§ DATA FOR THIS TASK
# # #

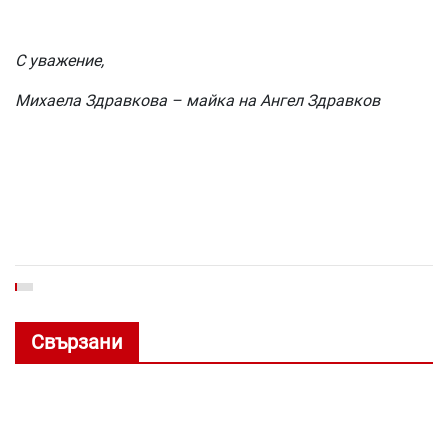
С уважение,
Михаела Здравкова – майка на Ангел Здравков
Свързани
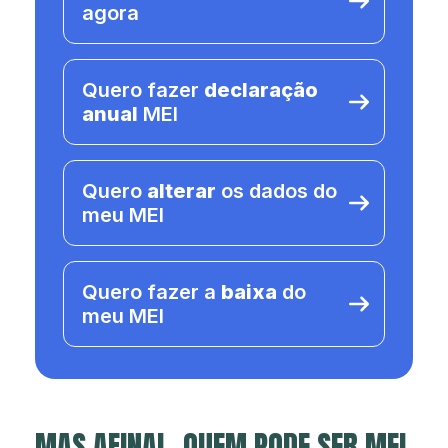
agora
Quero fazer
declaração
anual
MEI
Quero
alterar
os dados do
meu MEI
Quero fazer a
baixa
do
meu MEI
MAS AFINAL, QUEM PODE SER MEI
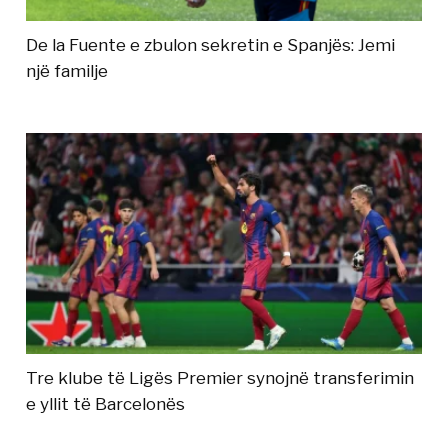
De la Fuente e zbulon sekretin e Spanjës: Jemi
një familje
Tre klube të Ligës Premier synojnë transferimin
e yllit të Barcelonës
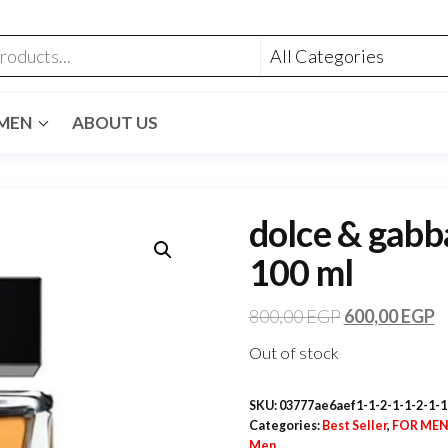
MEN
ABOUT US
dolce & gabba
100 ml
800,00
EGP
600,00
EGP
Out of stock
SKU:
03777ae6aef1-1-2-1-1-2-1-1
Categories:
Best Seller
,
FOR ME
Men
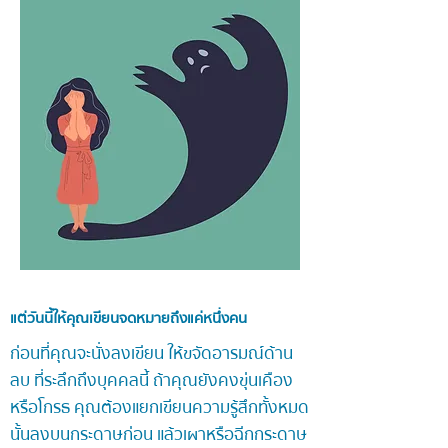
แต่วันนี้ให้คุณเขียนจดหมายถึงแค่หนึ่งคน
ก่อนที่คุณจะนั่งลงเขียน ให้ขจัดอารมณ์ด้าน
ลบ ที่ระลึกถึงบุคคลนี้
ถ้าคุณยังคงขุ่นเคือง
หรือโกรธ คุณต้องแยกเขียนความรู้สึกทั้งหมด
นั้นลงบนกระดาษก่อน
แล้วเผาหรือฉีกกระดาษ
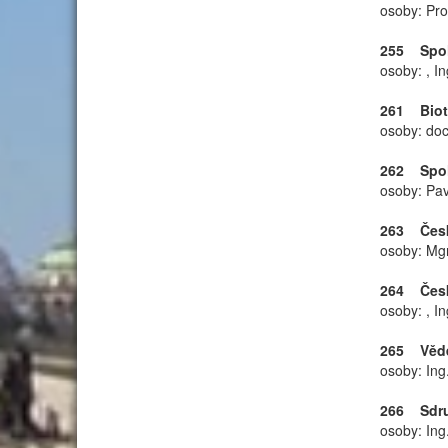
osoby: Prof
255 Spole
osoby: , In
261 Biote
osoby: doc
262 Spole
osoby: Pav
263 Česká
osoby: Mgr
264 Česká
osoby: , I
265 Věde
osoby: Ing
266 Sdruž
osoby: Ing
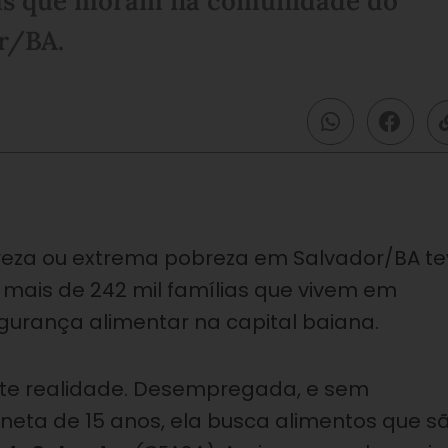
ias que moram na comunidade do
r/BA.
reza ou extrema pobreza em Salvador/BA te
mais de 242 mil famílias que vivem em
egurança alimentar na capital baiana.
riste realidade. Desempregada, e sem
 neta de 15 anos, ela busca alimentos que s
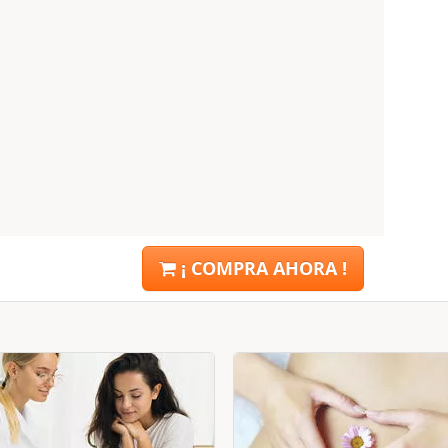
¡ COMPRA AHORA !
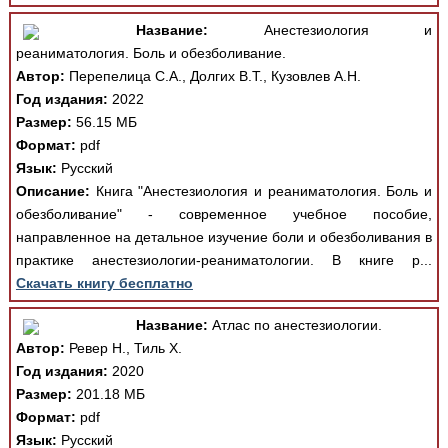
Название:
Анестезиология и
реаниматология. Боль и обезболивание.
Автор:
Перепелица С.А., Долгих В.Т., Кузовлев А.Н.
Год издания:
2022
Размер:
56.15 МБ
Формат:
pdf
Язык:
Русский
Описание:
Книга "Анестезиология и реаниматология. Боль и
обезболивание" - современное учебное пособие,
направленное на детальное изучение боли и обезболивания в
практике анестезиологии-реаниматологии. В книге р...
Скачать книгу бесплатно
Название:
Атлас по анестезиологии.
Автор:
Ревер Н., Тиль Х.
Год издания:
2020
Размер:
201.18 МБ
Формат:
pdf
Язык:
Русский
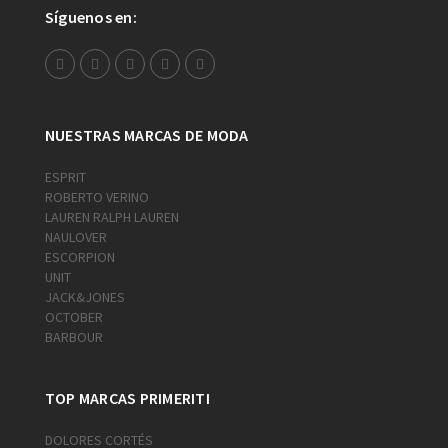
Síguenos en:
NUESTRAS MARCAS DE MODA
ESPRIT
ROBERTO VERINO
LAUREN RALPH LAUREN
NAULOVER
ESCORPION
UNIT
JACK&JONES
OCTOBER
BARBOUR
TOP MARCAS PRIMERITI
DOLORES CORTÉS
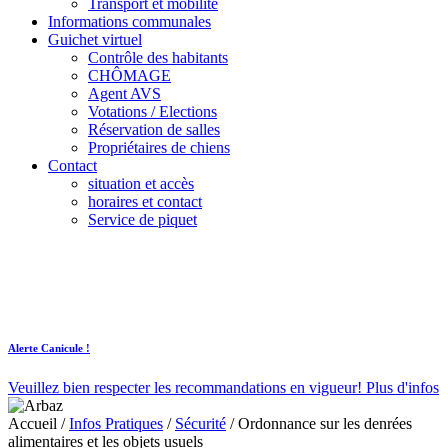
Transport et mobilité
Informations communales
Guichet virtuel
Contrôle des habitants
CHÔMAGE
Agent AVS
Votations / Elections
Réservation de salles
Propriétaires de chiens
Contact
situation et accès
horaires et contact
Service de piquet
Alerte Canicule !
Veuillez bien respecter les recommandations en vigueur!
Plus d'infos
Accueil
/
Infos Pratiques
/
Sécurité
/
Ordonnance sur les denrées
alimentaires et les objets usuels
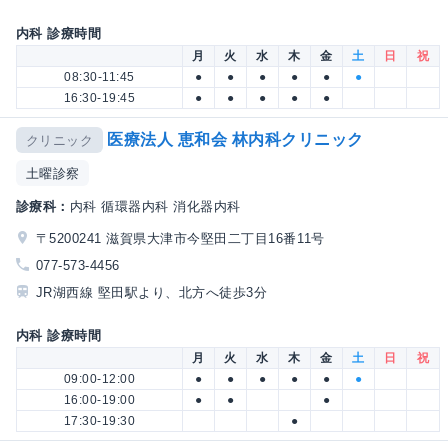
内科 診療時間
月
火
水
木
金
土
日
祝
08:30-11:45
●
●
●
●
●
●
16:30-19:45
●
●
●
●
●
医療法人 恵和会 林内科クリニック
クリニック
土曜診察
診療科：
内科 循環器内科 消化器内科
〒5200241 滋賀県大津市今堅田二丁目16番11号
077-573-4456
JR湖西線 堅田駅より、北方へ徒歩3分
内科 診療時間
月
火
水
木
金
土
日
祝
09:00-12:00
●
●
●
●
●
●
16:00-19:00
●
●
●
17:30-19:30
●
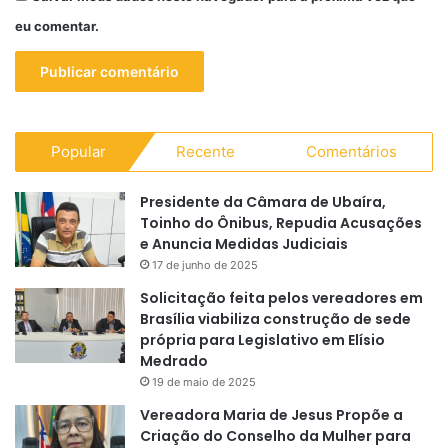
eu comentar.
Popular
Recente
Comentários
Presidente da Câmara de Ubaíra,
Toinho do Ônibus, Repudia Acusações
e Anuncia Medidas Judiciais
17 de junho de 2025
Solicitação feita pelos vereadores em
Brasília viabiliza construção de sede
própria para Legislativo em Elísio
Medrado
19 de maio de 2025
Vereadora Maria de Jesus Propõe a
Criação do Conselho da Mulher para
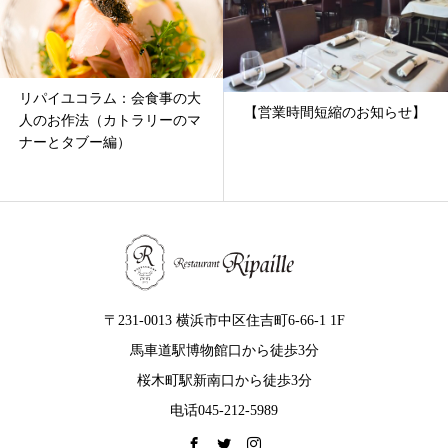
リパイユコラム：会食事の大
【営業時間短縮のお知らせ】
人のお作法（カトラリーのマ
ナーとタブー編）
〒231-0013 横浜市中区住吉町6-66-1 1F
馬車道駅博物館口から徒歩3分
桜木町駅新南口から徒歩3分
电话045-212-5989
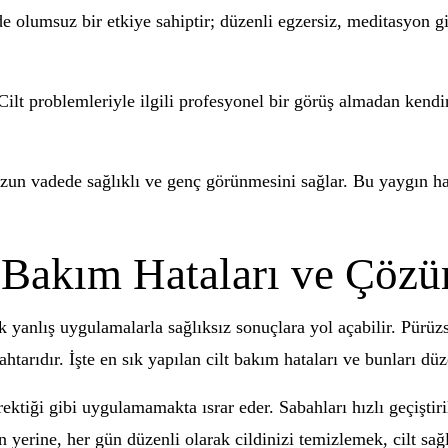
inde olumsuz bir etkiye sahiptir; düzenli egzersiz, meditasyon
 Cilt problemleriyle ilgili profesyonel bir görüş almadan ken
uzun vadede sağlıklı ve genç görünmesini sağlar. Bu yaygın ha
t Bakım Hataları ve Çözü
 yanlış uygulamalarla sağlıksız sonuçlara yol açabilir. Pürüzsü
tarıdır. İşte en sık yapılan cilt bakım hataları ve bunları dü
rektiği gibi uygulamamakta ısrar eder. Sabahları hızlı geçişti
 yerine, her gün düzenli olarak cildinizi temizlemek, cilt sağ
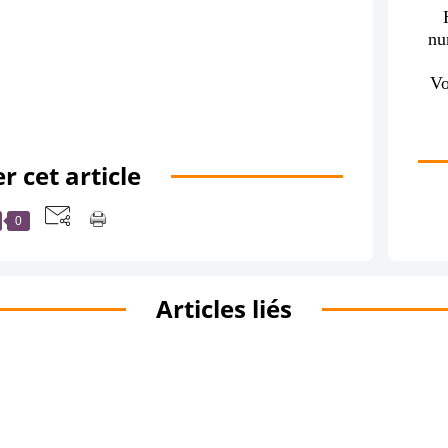
nu
Vo
r cet article
0
Articles liés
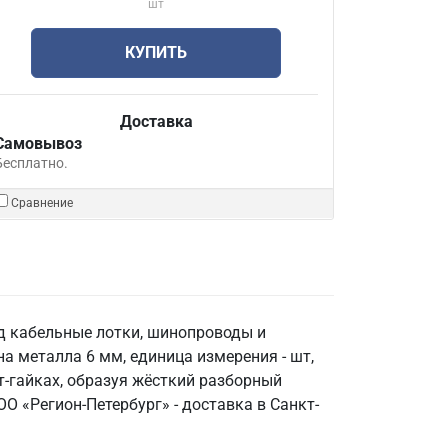
шт
КУПИТЬ
Доставка
Самовывоз
Бесплатно.
Сравнение
од кабельные лотки, шинопроводы и
а металла 6 мм, единица измерения - шт,
т-гайках, образуя жёсткий разборный
О «Регион-Петербург» - доставка в Санкт-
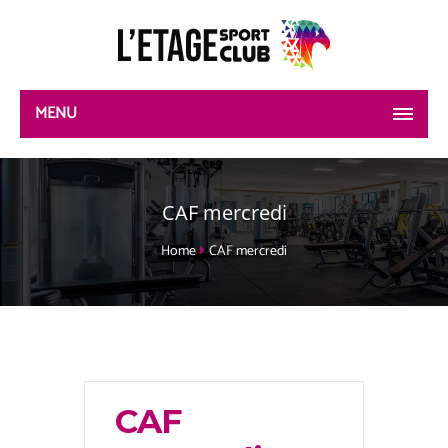
MENU
CAF mercredi
Home
CAF mercredi
CAF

# # #

§ WORK TASK
Reproduce the text of all the records above without changing anything. Leave the pictures out of your answer.

§ RESULT FOR THIS TASK
С уважение,
Михаела Здравкова – майка на Ангел Здравков
Свързани
agora
Quero fazer
declaração
anual
MEI
Quero
alterar
os dados do
meu MEI
Quero fazer a
baixa
do
meu MEI
MAS AFINAL, QUEM PODE SER MEI
De la Fuente e zbulon sekretin e Spanjës: Jemi
një familje
Tre klube të Ligës Premier synojnë transferimin
e yllit të Barcelonës
MEN
ABOUT US
dolce & gabba
100 ml
800,00
EGP
600,00
EGP
Out of stock
SKU:
03777ae6aef1-1-2-1-1-2-1-1
Categories:
Best Seller
,
FOR ME
Men
แต่วันนี้ให้คุณเขียนจดหมายถึงแค่หนึ่งคน
ก่อนที่คุณจะนั่งลงเขียน ให้ขจัดอารมณ์ด้าน
ลบ ที่ระลึกถึงบุคคลนี้
ถ้าคุณยังคงขุ่นเคือง
หรือโกรธ คุณต้องแยกเขียนความรู้สึกทั้งหมด
นั้นลงบนกระดาษก่อน
แล้วเผาหรือฉีกกระดาษ
osoby: Prof
255 Spole
osoby: , In
261 Biote
osoby: doc
262 Spole
osoby: Pav
263 Česká
osoby: Mgr
264 Česká
osoby: , I
265 Věde
osoby: Ing
266 Sdruž
osoby: Ing
ias que moram na comunidade do
r/BA.
reza ou extrema pobreza em Salvador/BA te
mais de 242 mil famílias que vivem em
egurança alimentar na capital baiana.
riste realidade. Desempregada, e sem
 neta de 15 anos, ela busca alimentos que s
¡ COMPRA AHORA !
Название:
Анестезиология и
реаниматология. Боль и обезболивание.
Автор:
Перепелица С.А., Долгих В.Т., Кузовлев А.Н.
Год издания:
2022
Размер:
56.15 МБ
Формат:
pdf
Язык:
Русский
Описание:
Книга "Анестезиология и реаниматология. Боль и
обезболивание" - современное учебное пособие,
направленное на детальное изучение боли и обезболивания в
практике анестезиологии-реаниматологии. В книге р...
Скачать книгу бесплатно
Название:
Атлас по анестезиологии.
Автор:
Ревер Н., Тиль Х.
Год издания:
2020
Размер:
201.18 МБ
Формат:
pdf
Язык:
Русский
Síguenos en:
NUESTRAS MARCAS DE MODA
ESPRIT
ROBERTO VERINO
LAUREN RALPH LAUREN
NAULOVER
ESCORPION
UNIT
JACK&JONES
OCTOBER
BARBOUR
TOP MARCAS PRIMERITI
DOLORES CORTÉS
Transport et mobilité
Informations communales
Guichet virtuel
Contrôle des habitants
CHÔMAGE
Agent AVS
Votations / Elections
Réservation de salles
Propriétaires de chiens
Contact
situation et accès
horaires et contact
Service de piquet
Alerte Canicule !
Veuillez bien respecter les recommandations en vigueur!
Plus d'infos
Accueil
/
Infos Pratiques
/
Sécurité
/
Ordonnance sur les denrées
alimentaires et les objets usuels
内科 診療時間
月
火
水
木
金
土
日
祝
08:30-11:45
●
●
●
●
●
●
16:30-19:45
●
●
●
●
●
医療法人 恵和会 林内科クリニック
クリニック
土曜診察
診療科：
内科 循環器内科 消化器内科
〒5200241 滋賀県大津市今堅田二丁目16番11号
077-573-4456
JR湖西線 堅田駅より、北方へ徒歩3分
内科 診療時間
月
火
水
木
金
土
日
祝
09:00-12:00
●
●
●
●
●
●
16:00-19:00
●
●
●
17:30-19:30
●
eu comentar.
Popular
Recente
Comentários
Presidente da Câmara de Ubaíra,
Toinho do Ônibus, Repudia Acusações
e Anuncia Medidas Judiciais
17 de junho de 2025
Solicitação feita pelos vereadores em
Brasília viabiliza construção de sede
própria para Legislativo em Elísio
Medrado
19 de maio de 2025
Vereadora Maria de Jesus Propõe a
Criação do Conselho da Mulher para
リパイユコラム：会食事の大
【営業時間短縮のお知らせ】
人のお作法（カトラリーのマ
ナーとタブー編）
〒231-0013 横浜市中区住吉町6-66-1 1F
馬車道駅博物館口から徒歩3分
桜木町駅新南口から徒歩3分
电话045-212-5989
inde olumsuz bir etkiye sahiptir; düzenli egzersiz, meditasyon
 Cilt problemleriyle ilgili profesyonel bir görüş almadan ken
uzun vadede sağlıklı ve genç görünmesini sağlar. Bu yaygın ha
t Bakım Hataları ve Çözü
 yanlış uygulamalarla sağlıksız sonuçlara yol açabilir. Pürüzsü
tarıdır. İşte en sık yapılan cilt bakım hataları ve bunları dü
rektiği gibi uygulamamakta ısrar eder. Sabahları hızlı geçişti
 yerine, her gün düzenli olarak cildinizi temizlemek, cilt sağ
nu
Vo
r cet article
0
Articles liés
шт
КУПИТЬ
Доставка
Самовывоз
Бесплатно.
Сравнение
од кабельные лотки, шинопроводы и
а металла 6 мм, единица измерения - шт,
т-гайках, образуя жёсткий разборный
О «Регион-Петербург» - доставка в Санкт-
MENU
CAF mercredi
Home
CAF mercredi
CAF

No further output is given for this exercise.